*YOUR INSTRUCTIONS*. An unchanged copy of each entry below is needed; keep the pictures out of it.

*MATERIALS PROVIDED*.
——

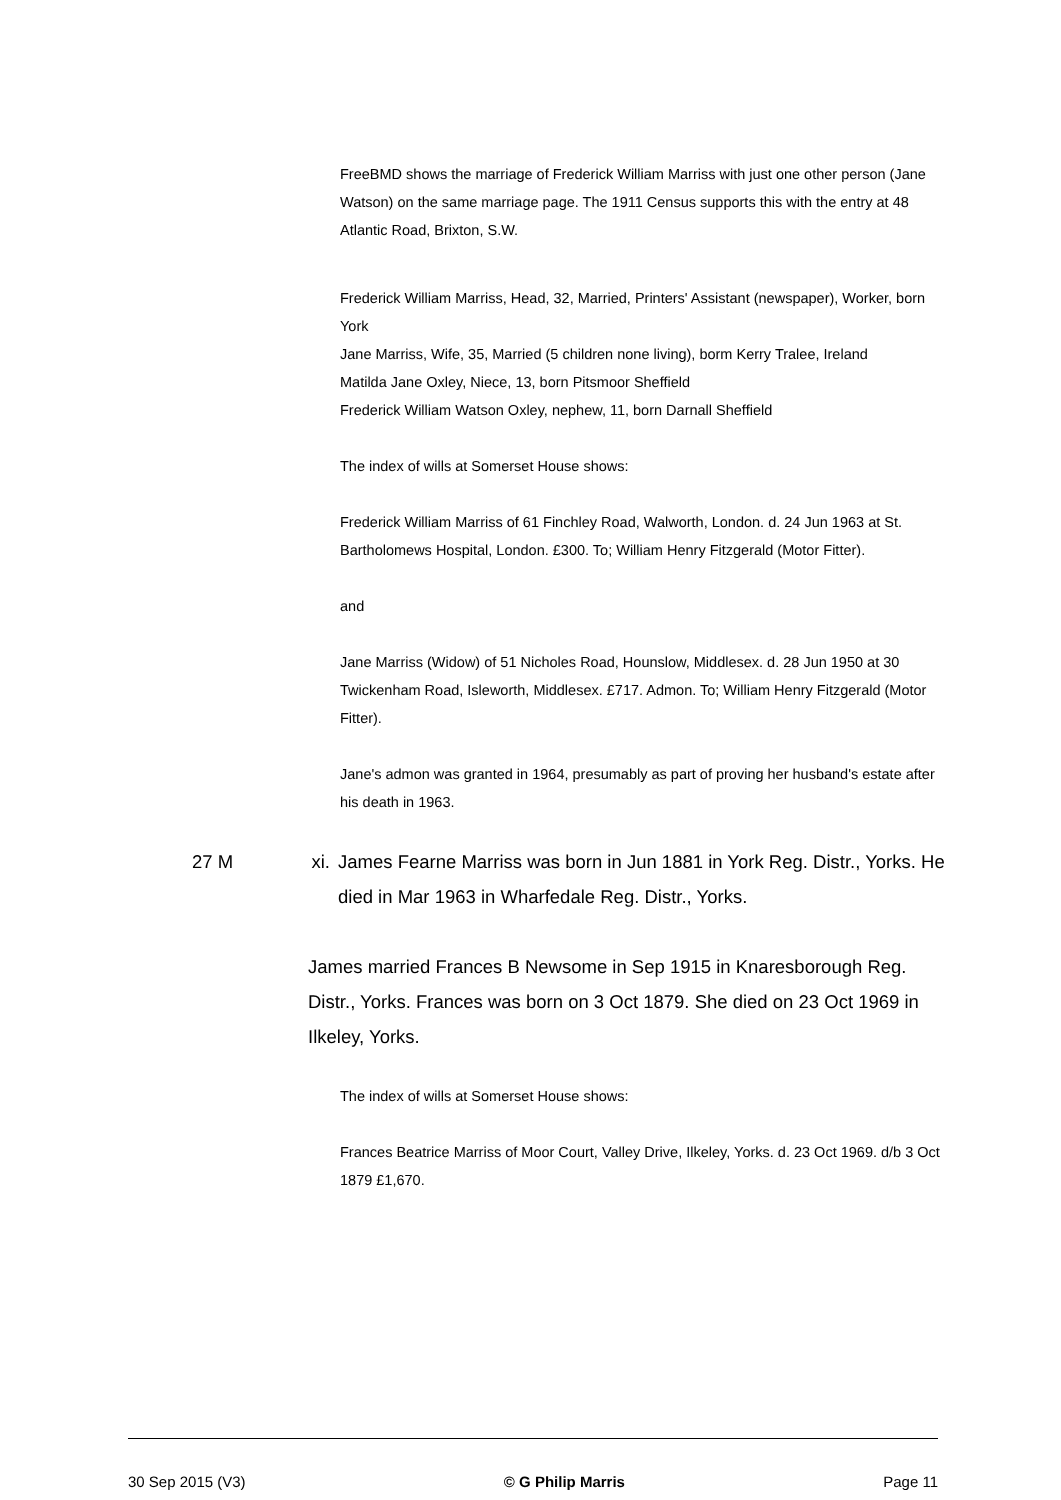FreeBMD shows the marriage of Frederick William Marriss with just one other person (Jane Watson) on the same marriage page. The 1911 Census supports this with the entry at 48 Atlantic Road, Brixton, S.W.
Frederick William Marriss, Head, 32, Married, Printers' Assistant (newspaper), Worker, born York
Jane Marriss, Wife, 35, Married (5 children none living), borm Kerry Tralee, Ireland
Matilda Jane Oxley, Niece, 13, born Pitsmoor Sheffield
Frederick William Watson Oxley, nephew, 11, born Darnall Sheffield
The index of wills at Somerset House shows:
Frederick William Marriss of 61 Finchley Road, Walworth, London. d. 24 Jun 1963 at St. Bartholomews Hospital, London. £300. To; William Henry Fitzgerald (Motor Fitter).
and
Jane Marriss (Widow) of 51 Nicholes Road, Hounslow, Middlesex. d. 28 Jun 1950 at 30 Twickenham Road, Isleworth, Middlesex. £717. Admon. To; William Henry Fitzgerald (Motor Fitter).
Jane's admon was granted in 1964, presumably as part of proving her husband's estate after his death in 1963.
27 M xi. James Fearne Marriss was born in Jun 1881 in York Reg. Distr., Yorks. He died in Mar 1963 in Wharfedale Reg. Distr., Yorks.
James married Frances B Newsome in Sep 1915 in Knaresborough Reg. Distr., Yorks. Frances was born on 3 Oct 1879. She died on 23 Oct 1969 in Ilkeley, Yorks.
The index of wills at Somerset House shows:
Frances Beatrice Marriss of Moor Court, Valley Drive, Ilkeley, Yorks. d. 23 Oct 1969. d/b 3 Oct 1879 £1,670.
30 Sep 2015 (V3) © G Philip Marris Page 11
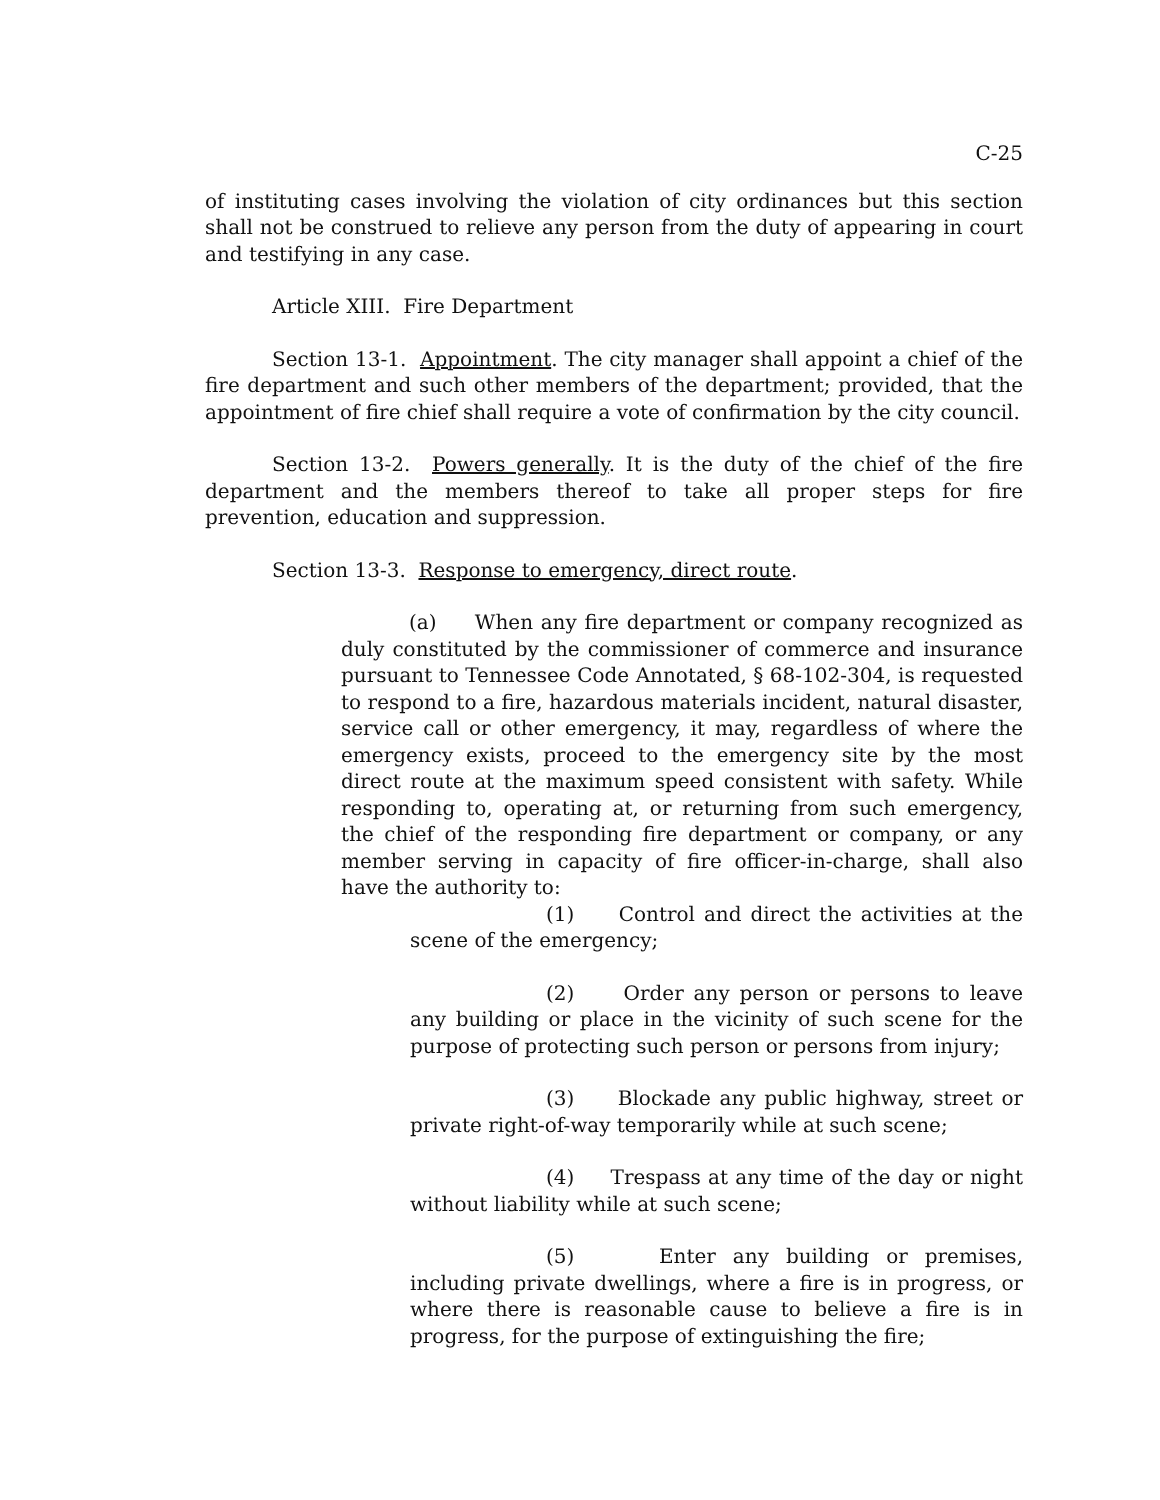C-25
of instituting cases involving the violation of city ordinances but this section shall not be construed to relieve any person from the duty of appearing in court and testifying in any case.
Article XIII. Fire Department
Section 13-1. Appointment. The city manager shall appoint a chief of the fire department and such other members of the department; provided, that the appointment of fire chief shall require a vote of confirmation by the city council.
Section 13-2. Powers generally. It is the duty of the chief of the fire department and the members thereof to take all proper steps for fire prevention, education and suppression.
Section 13-3. Response to emergency, direct route.
(a) When any fire department or company recognized as duly constituted by the commissioner of commerce and insurance pursuant to Tennessee Code Annotated, § 68-102-304, is requested to respond to a fire, hazardous materials incident, natural disaster, service call or other emergency, it may, regardless of where the emergency exists, proceed to the emergency site by the most direct route at the maximum speed consistent with safety. While responding to, operating at, or returning from such emergency, the chief of the responding fire department or company, or any member serving in capacity of fire officer-in-charge, shall also have the authority to:
(1) Control and direct the activities at the scene of the emergency;
(2) Order any person or persons to leave any building or place in the vicinity of such scene for the purpose of protecting such person or persons from injury;
(3) Blockade any public highway, street or private right-of-way temporarily while at such scene;
(4) Trespass at any time of the day or night without liability while at such scene;
(5) Enter any building or premises, including private dwellings, where a fire is in progress, or where there is reasonable cause to believe a fire is in progress, for the purpose of extinguishing the fire;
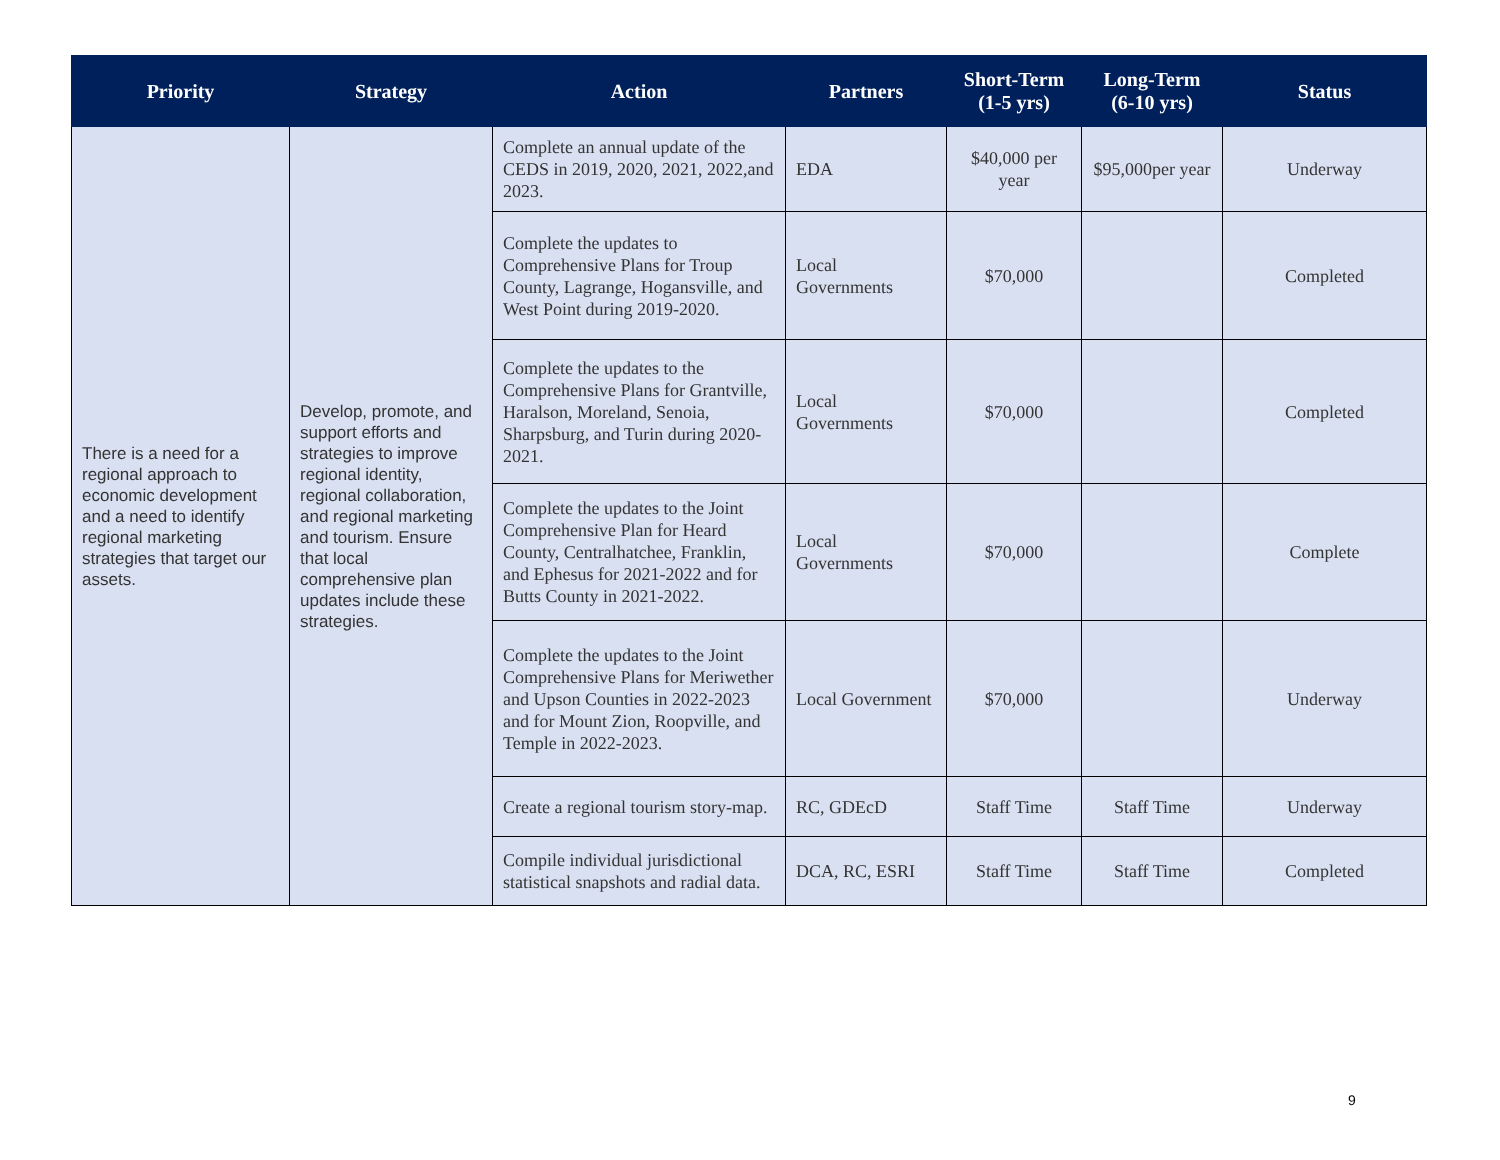| Priority | Strategy | Action | Partners | Short-Term (1-5 yrs) | Long-Term (6-10 yrs) | Status |
| --- | --- | --- | --- | --- | --- | --- |
| There is a need for a regional approach to economic development and a need to identify regional marketing strategies that target our assets. | Develop, promote, and support efforts and strategies to improve regional identity, regional collaboration, and regional marketing and tourism. Ensure that local comprehensive plan updates include these strategies. | Complete an annual update of the CEDS in 2019, 2020, 2021, 2022,and 2023. | EDA | $40,000 per year | $95,000per year | Underway |
| | | Complete the updates to Comprehensive Plans for Troup County, Lagrange, Hogansville, and West Point during 2019-2020. | Local Governments | $70,000 | | Completed |
| | | Complete the updates to the Comprehensive Plans for Grantville, Haralson, Moreland, Senoia, Sharpsburg, and Turin during 2020-2021. | Local Governments | $70,000 | | Completed |
| | | Complete the updates to the Joint Comprehensive Plan for Heard County, Centralhatchee, Franklin, and Ephesus for 2021-2022 and for Butts County in 2021-2022. | Local Governments | $70,000 | | Complete |
| | | Complete the updates to the Joint Comprehensive Plans for Meriwether and Upson Counties in 2022-2023 and for Mount Zion, Roopville, and Temple in 2022-2023. | Local Government | $70,000 | | Underway |
| | | Create a regional tourism story-map. | RC, GDEcD | Staff Time | Staff Time | Underway |
| | | Compile individual jurisdictional statistical snapshots and radial data. | DCA, RC, ESRI | Staff Time | Staff Time | Completed |
9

——

*ANSWER TO THE EXERCISE*.
FreeBMD shows the marriage of Frederick William Marriss with just one other person (Jane Watson) on the same marriage page. The 1911 Census supports this with the entry at 48 Atlantic Road, Brixton, S.W.
Frederick William Marriss, Head, 32, Married, Printers' Assistant (newspaper), Worker, born York
Jane Marriss, Wife, 35, Married (5 children none living), borm Kerry Tralee, Ireland
Matilda Jane Oxley, Niece, 13, born Pitsmoor Sheffield
Frederick William Watson Oxley, nephew, 11, born Darnall Sheffield
The index of wills at Somerset House shows:
Frederick William Marriss of 61 Finchley Road, Walworth, London. d. 24 Jun 1963 at St. Bartholomews Hospital, London. £300. To; William Henry Fitzgerald (Motor Fitter).
and
Jane Marriss (Widow) of 51 Nicholes Road, Hounslow, Middlesex. d. 28 Jun 1950 at 30 Twickenham Road, Isleworth, Middlesex. £717. Admon. To; William Henry Fitzgerald (Motor Fitter).
Jane's admon was granted in 1964, presumably as part of proving her husband's estate after his death in 1963.
27 M xi. James Fearne Marriss was born in Jun 1881 in York Reg. Distr., Yorks. He died in Mar 1963 in Wharfedale Reg. Distr., Yorks.
James married Frances B Newsome in Sep 1915 in Knaresborough Reg. Distr., Yorks. Frances was born on 3 Oct 1879. She died on 23 Oct 1969 in Ilkeley, Yorks.
The index of wills at Somerset House shows:
Frances Beatrice Marriss of Moor Court, Valley Drive, Ilkeley, Yorks. d. 23 Oct 1969. d/b 3 Oct 1879 £1,670.
30 Sep 2015 (V3) © G Philip Marris Page 11
C-25
of instituting cases involving the violation of city ordinances but this section shall not be construed to relieve any person from the duty of appearing in court and testifying in any case.
Article XIII. Fire Department
Section 13-1. Appointment. The city manager shall appoint a chief of the fire department and such other members of the department; provided, that the appointment of fire chief shall require a vote of confirmation by the city council.
Section 13-2. Powers generally. It is the duty of the chief of the fire department and the members thereof to take all proper steps for fire prevention, education and suppression.
Section 13-3. Response to emergency, direct route.
(a) When any fire department or company recognized as duly constituted by the commissioner of commerce and insurance pursuant to Tennessee Code Annotated, § 68-102-304, is requested to respond to a fire, hazardous materials incident, natural disaster, service call or other emergency, it may, regardless of where the emergency exists, proceed to the emergency site by the most direct route at the maximum speed consistent with safety. While responding to, operating at, or returning from such emergency, the chief of the responding fire department or company, or any member serving in capacity of fire officer-in-charge, shall also have the authority to:
(1) Control and direct the activities at the scene of the emergency;
(2) Order any person or persons to leave any building or place in the vicinity of such scene for the purpose of protecting such person or persons from injury;
(3) Blockade any public highway, street or private right-of-way temporarily while at such scene;
(4) Trespass at any time of the day or night without liability while at such scene;
(5) Enter any building or premises, including private dwellings, where a fire is in progress, or where there is reasonable cause to believe a fire is in progress, for the purpose of extinguishing the fire;
| Priority | Strategy | Action | Partners | Short-Term (1-5 yrs) | Long-Term (6-10 yrs) | Status |
| --- | --- | --- | --- | --- | --- | --- |
| There is a need for a regional approach to economic development and a need to identify regional marketing strategies that target our assets. | Develop, promote, and support efforts and strategies to improve regional identity, regional collaboration, and regional marketing and tourism. Ensure that local comprehensive plan updates include these strategies. | Complete an annual update of the CEDS in 2019, 2020, 2021, 2022,and 2023. | EDA | $40,000 per year | $95,000per year | Underway |
| | | Complete the updates to Comprehensive Plans for Troup County, Lagrange, Hogansville, and West Point during 2019-2020. | Local Governments | $70,000 | | Completed |
| | | Complete the updates to the Comprehensive Plans for Grantville, Haralson, Moreland, Senoia, Sharpsburg, and Turin during 2020-2021. | Local Governments | $70,000 | | Completed |
| | | Complete the updates to the Joint Comprehensive Plan for Heard County, Centralhatchee, Franklin, and Ephesus for 2021-2022 and for Butts County in 2021-2022. | Local Governments | $70,000 | | Complete |
| | | Complete the updates to the Joint Comprehensive Plans for Meriwether and Upson Counties in 2022-2023 and for Mount Zion, Roopville, and Temple in 2022-2023. | Local Government | $70,000 | | Underway |
| | | Create a regional tourism story-map. | RC, GDEcD | Staff Time | Staff Time | Underway |
| | | Compile individual jurisdictional statistical snapshots and radial data. | DCA, RC, ESRI | Staff Time | Staff Time | Completed |
9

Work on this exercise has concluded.